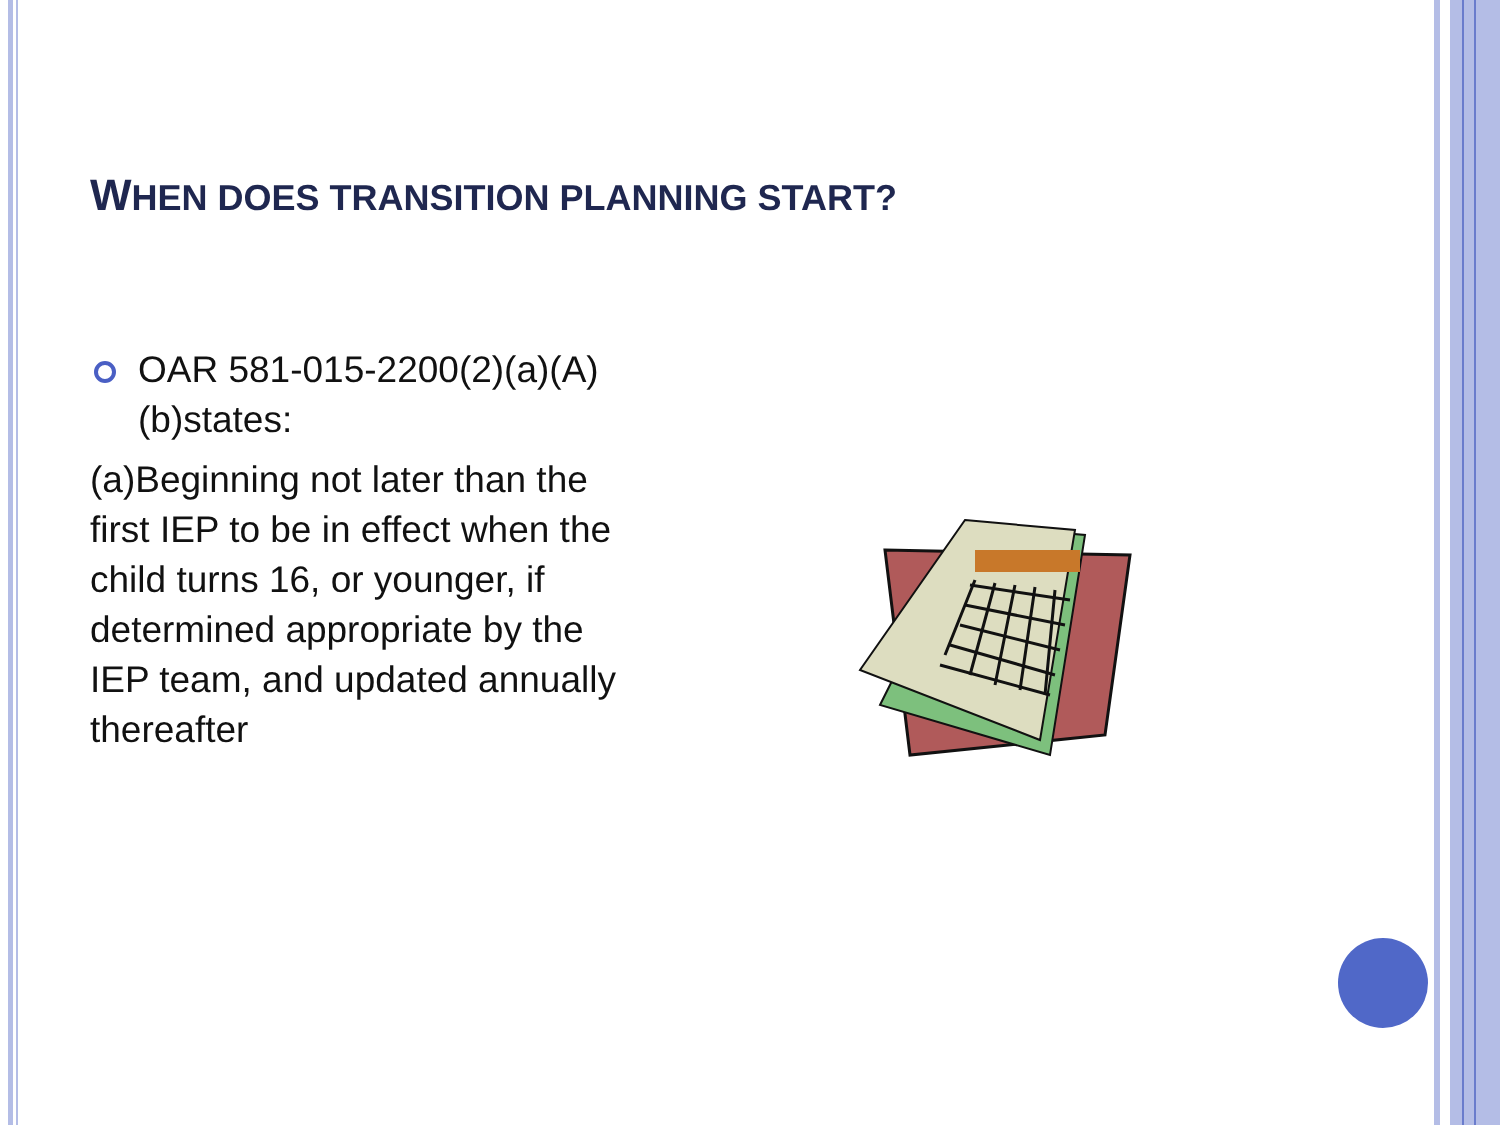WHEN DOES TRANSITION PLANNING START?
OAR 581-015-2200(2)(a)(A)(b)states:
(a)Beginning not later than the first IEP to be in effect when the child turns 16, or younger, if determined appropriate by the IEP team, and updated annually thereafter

------------

= TASK TO CARRY OUT =
Exact repetition of the material above is required, with the images removed.

= WRITTEN ANSWER =
WHEN DOES TRANSITION PLANNING START?
OAR 581-015-2200(2)(a)(A)(b)states:
(a)Beginning not later than the first IEP to be in effect when the child turns 16, or younger, if determined appropriate by the IEP team, and updated annually thereafter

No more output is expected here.